Then, as if that’s not bad enough, you know the two brothers, Cain and Abel? Well Cain kills Abel. Murders him, just like that! My Abel. The one I made and loved. Dead. And I only know about it because his blood cried out to me from the ground itself. Because Cain is not taking responsibility either. He keeps saying, ‘Am I my brother’s keeper?’ over and over. As if he’s not. I’ve had it. I’ve had it! I’m starting over.”
Sermon Part 1
When God decides to shake up the Etch-a-Sketch and start over with this world, the vehicle for preserving life is not a boat, it’s a box. I know it’s always portrayed as a boat in the picture books, usually a very lovely wooden boat with a bow and a stern, a port and a starboard, lots of windows, maybe with oars and maybe with sails, with all the happy-looking people and animals hanging out on the deck. But in the actual text, the life support system that God instructs Noah to build is just a big, multi-story box. There are careful instructions for the shape and dimensions of the box, so many cubits high and wide, the edges sealed with pitch. And it is to have only one window.
This window has been a mystery over the years because the Hebrew word tsohar that’s usually translated as “window” in this story doesn’t appear anywhere else in the Bible. So you can’t really know what it means. Some rabbis have said that Noah is told to put in a skylight; others say it’s a radiant gem that glows with its own inner light. Maybe even Noah doesn’t know what a tsohar is. But in order to save himself, his family, and all of life on earth, Noah (who is 600 years old, by the way), is told to build a box with one mysterious light source, get everyone to climb in, with no ability to guide it, and surrender to whatever happens. And he does it. They all do it. And once everyone’s inside the ark, the text says, “God closed it for him.”

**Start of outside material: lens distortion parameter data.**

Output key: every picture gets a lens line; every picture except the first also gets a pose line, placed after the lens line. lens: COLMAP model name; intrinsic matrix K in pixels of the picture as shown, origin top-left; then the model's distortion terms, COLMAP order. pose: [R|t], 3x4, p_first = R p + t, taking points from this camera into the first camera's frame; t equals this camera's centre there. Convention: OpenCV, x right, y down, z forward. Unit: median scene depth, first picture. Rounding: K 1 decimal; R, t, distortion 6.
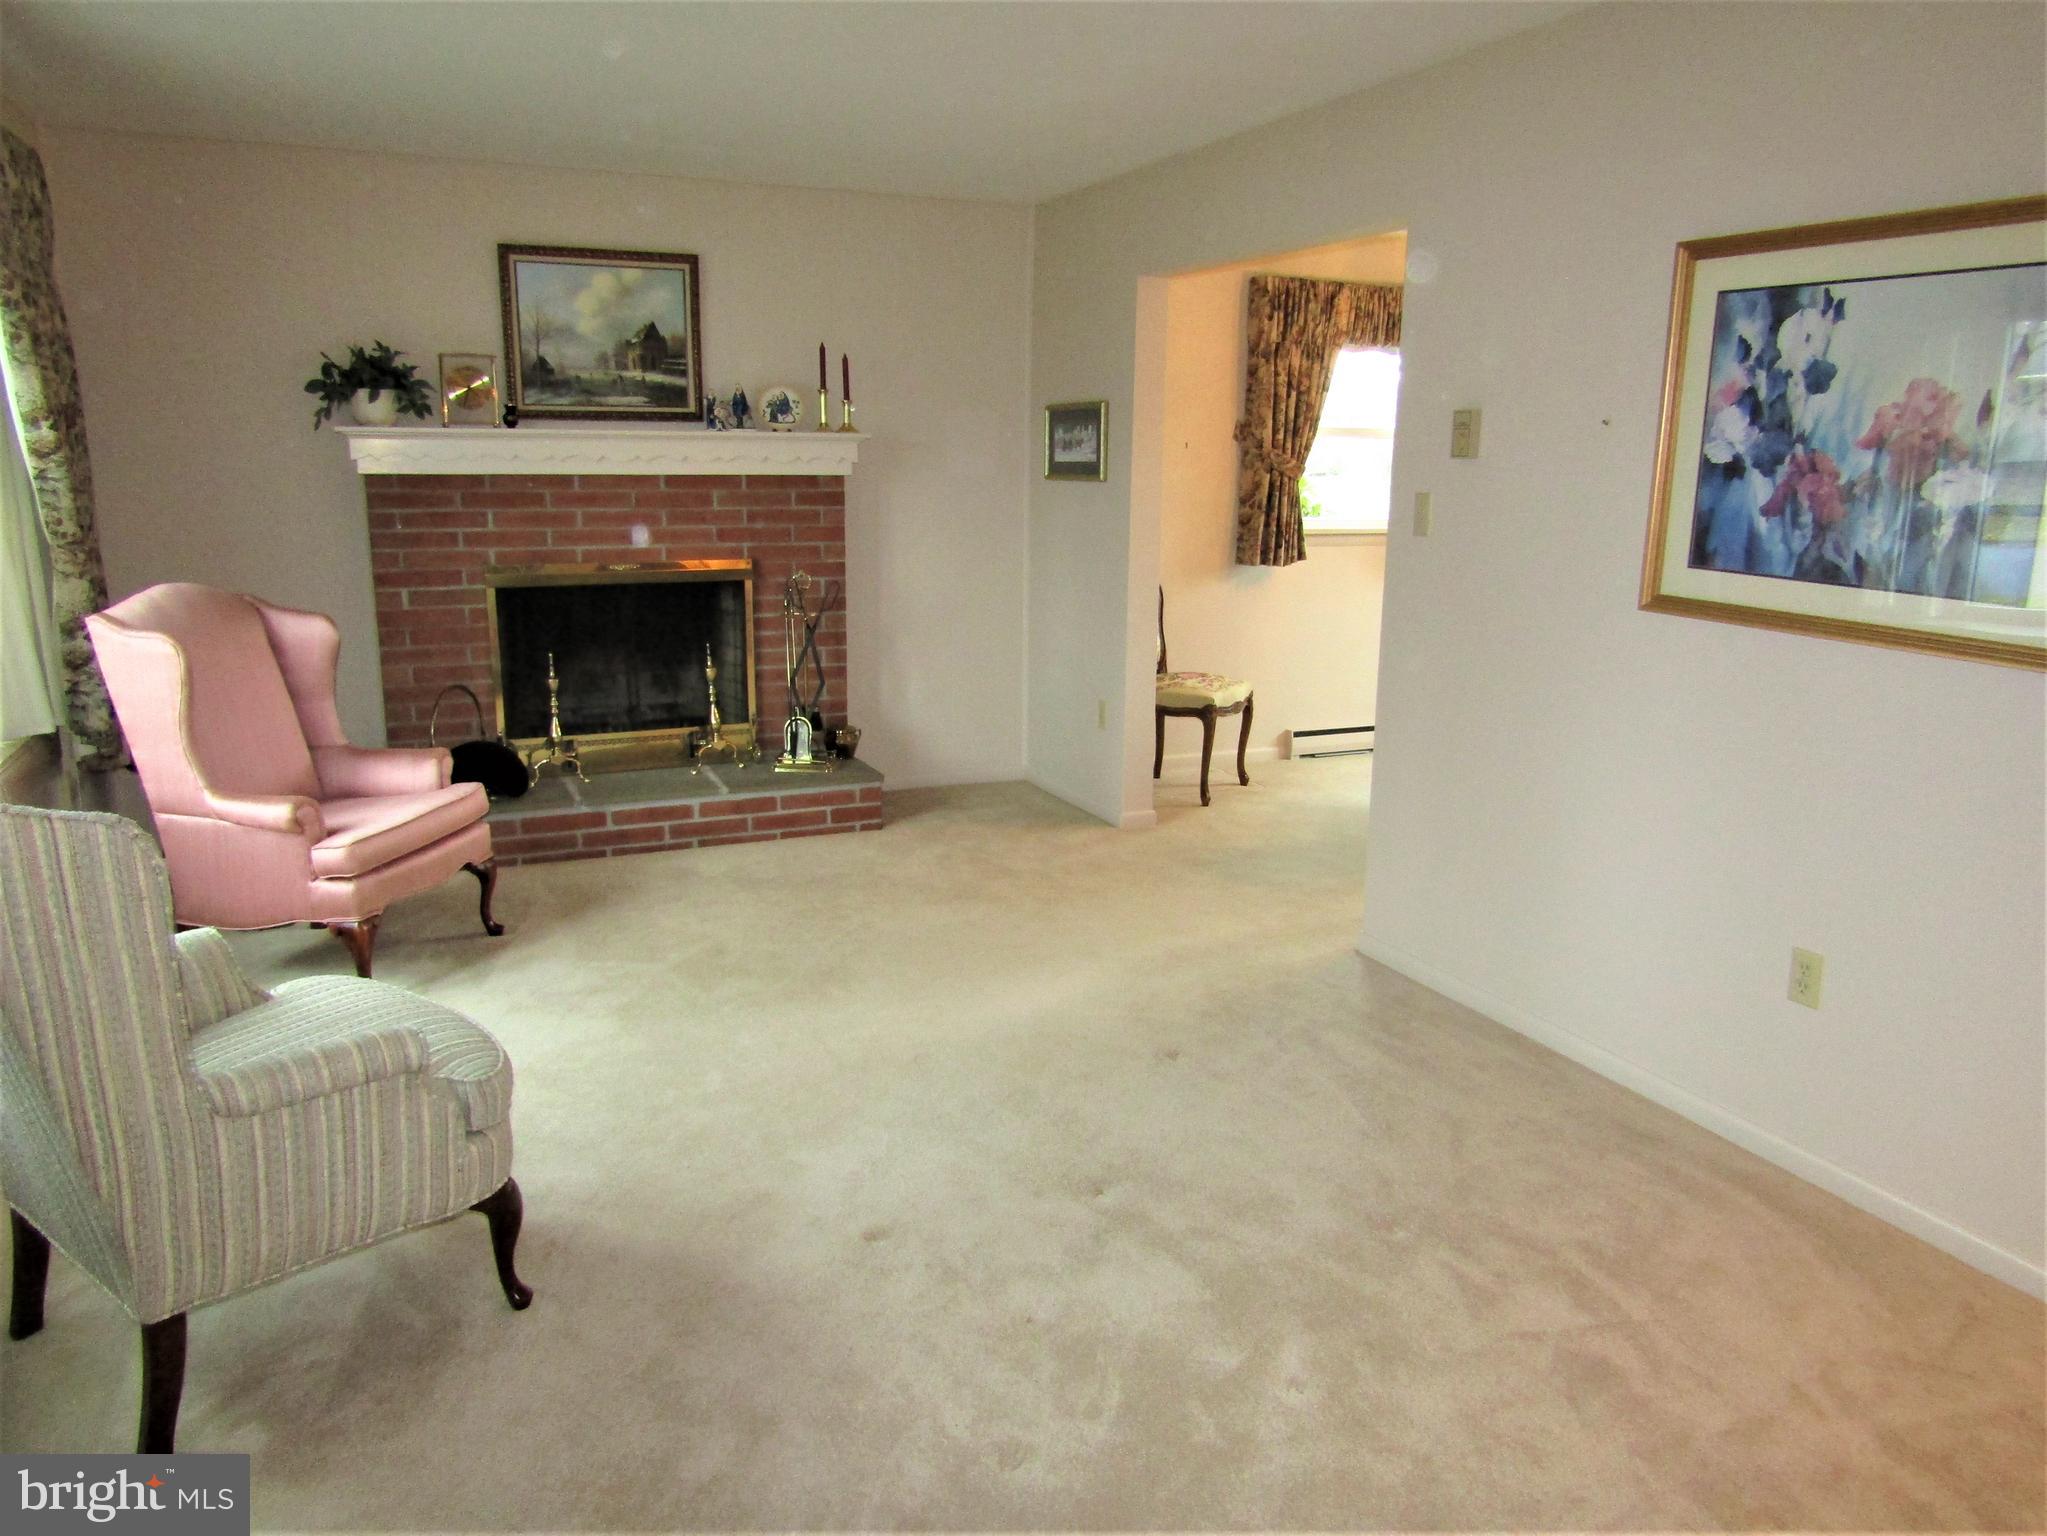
lens RADIAL K [[1454.7, 0, 1016.9], [0, 1454.7, 777.9], [0, 0, 1]] dist [-0.006682, -0.002593]
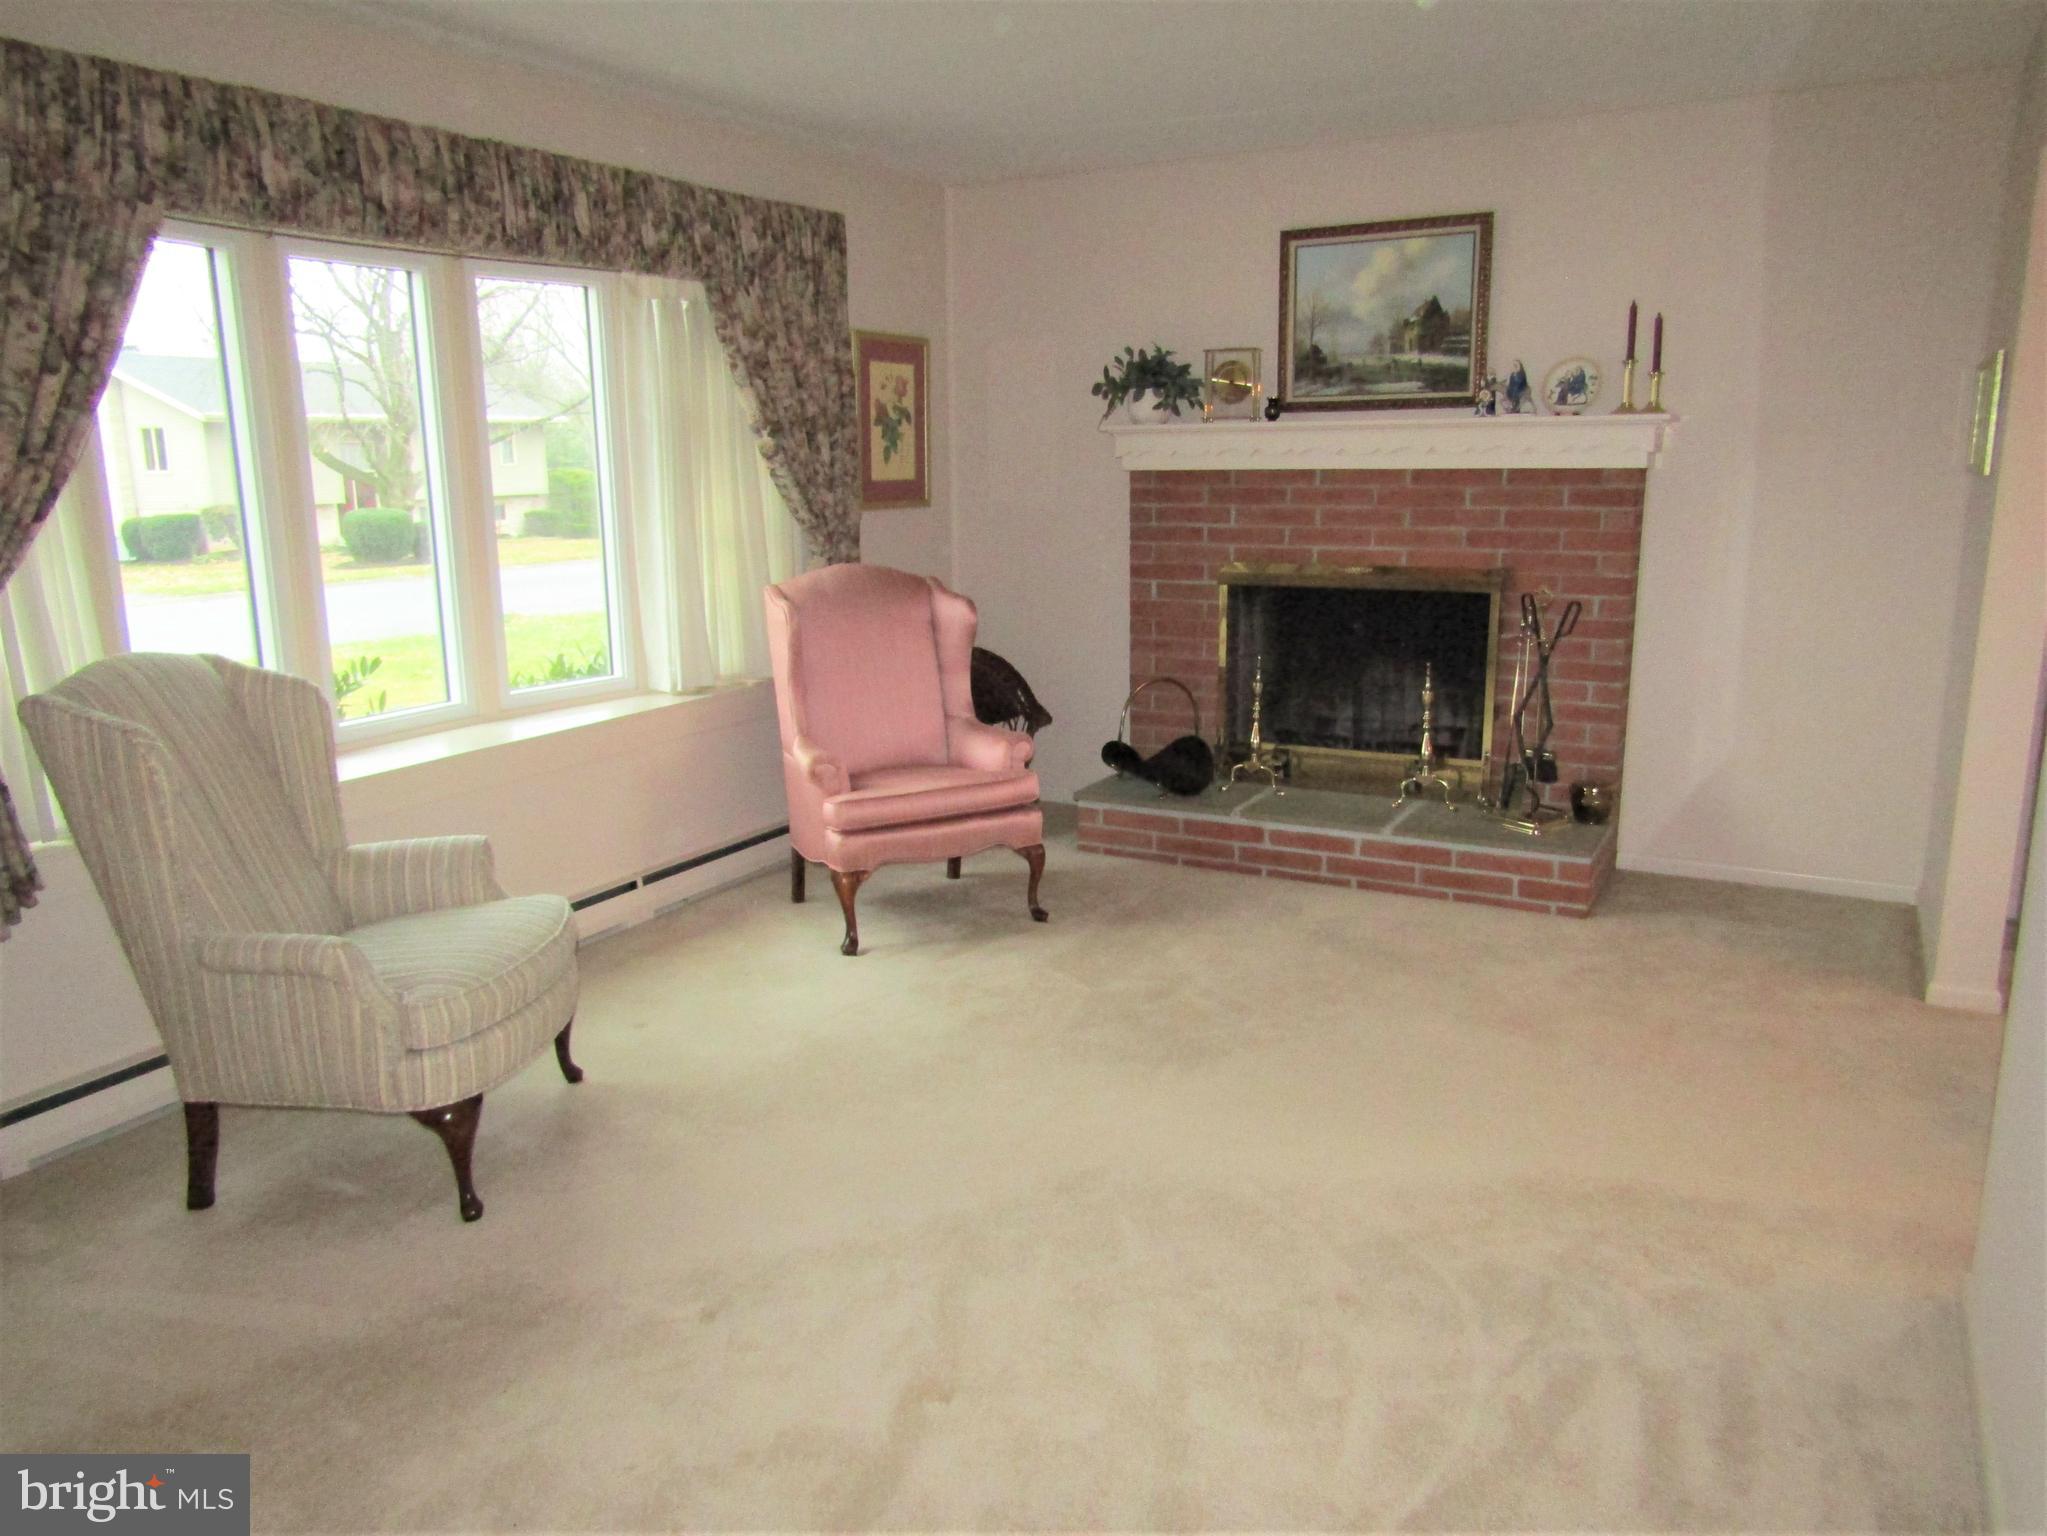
lens RADIAL K [[1454.7, 0, 1011.1], [0, 1454.7, 773.6], [0, 0, 1]] dist [-0.006682, -0.002593]
pose [[0.603787, 0.157712, -0.781389, 0.334642], [-0.155287, 0.984725, 0.078760, -0.057962], [0.781874, 0.073785, 0.619054, 0.275766]]
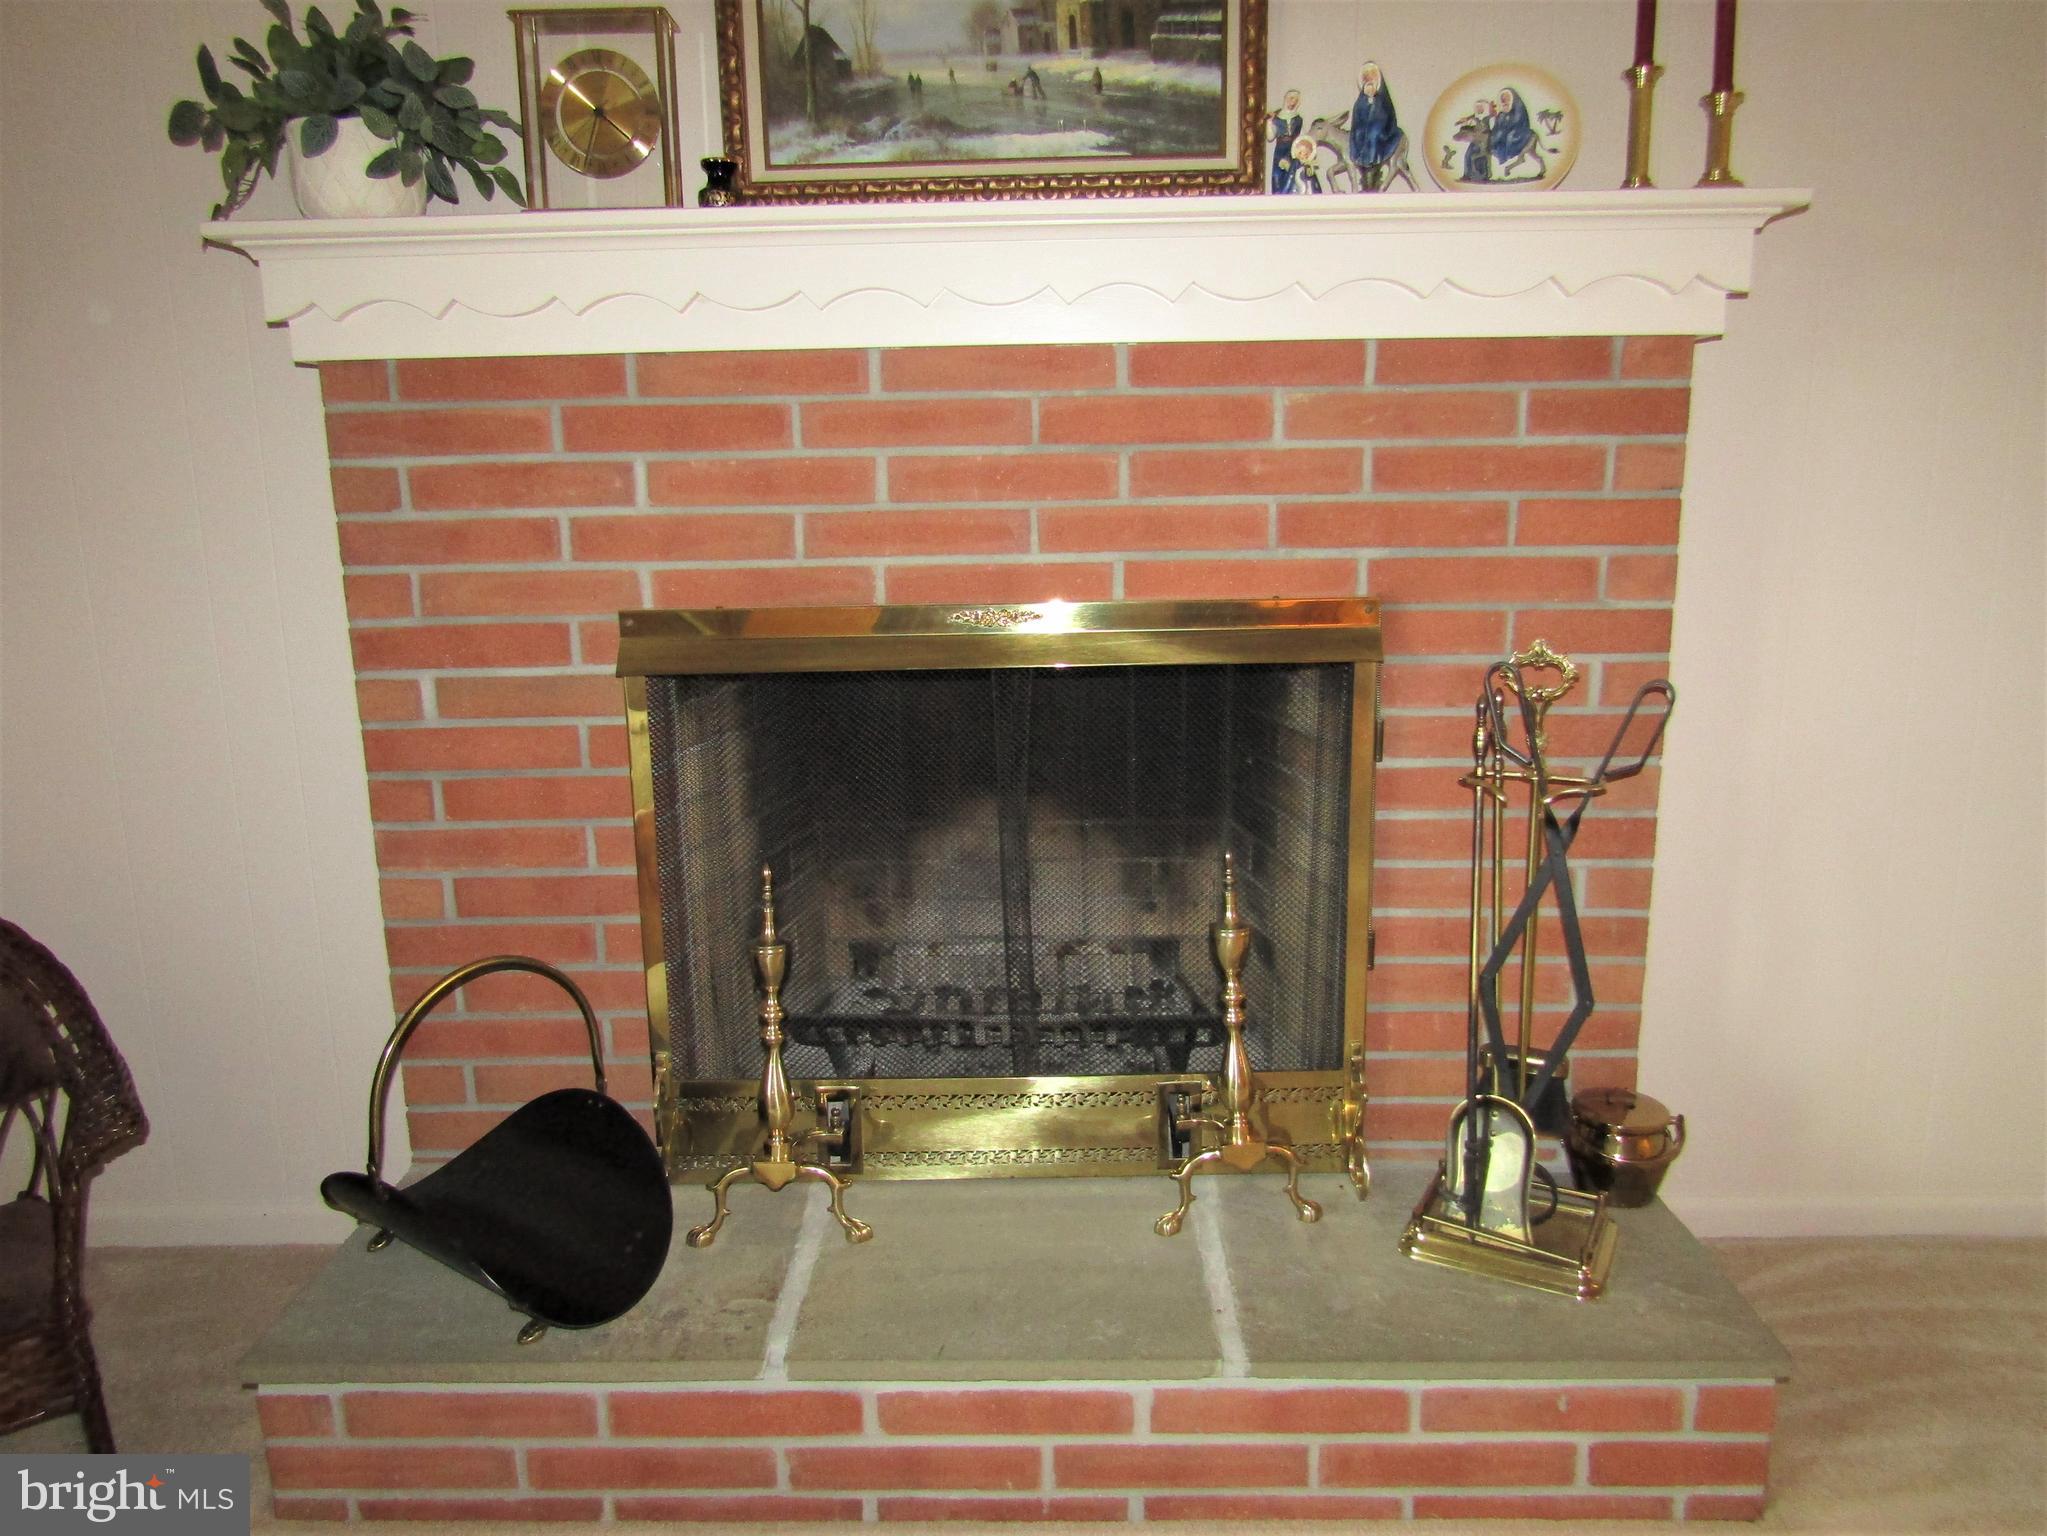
lens RADIAL K [[1454.7, 0, 1011.9], [0, 1454.7, 765.6], [0, 0, 1]] dist [-0.006682, -0.002593]
pose [[0.909501, 0.061764, -0.411088, -0.125227], [-0.065676, 0.997830, 0.004618, -0.113019], [0.410481, 0.022799, 0.911584, 0.692578]]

It’s a really scary image. Especially as the flood waters start pouring in. To be a human in that ark, in that box, would have been to be drowned in helplessness. And maybe that was the point. Maybe that was the spiritual education that humanity had to undergo. Because when you think about God’s profound disappointment in humanity – it was because of our abuse of the gift of human agency.
From an initial state of harmony with the natural world where we were given everything we needed, the first humans took more. Our sense of entitlement to take and take with no limits alienated us from the land. We were exiled from the garden and then it says that the land became hostile and “sprouted thorns and thistles” at us. And in the story things just got worse from there. With the new pressures of scarcity, jealousy and greed cropped up. Brothers fought. Cain murdered Abel and then refused to take responsibility for it. The earth itself protested and cried from the ground.
We now have a picture of humans at war with the earth and one another. We are obsessed with controlling our environment – taking beyond our limits – the grabbing and the claiming of the fruits of every tree as ours for the taking.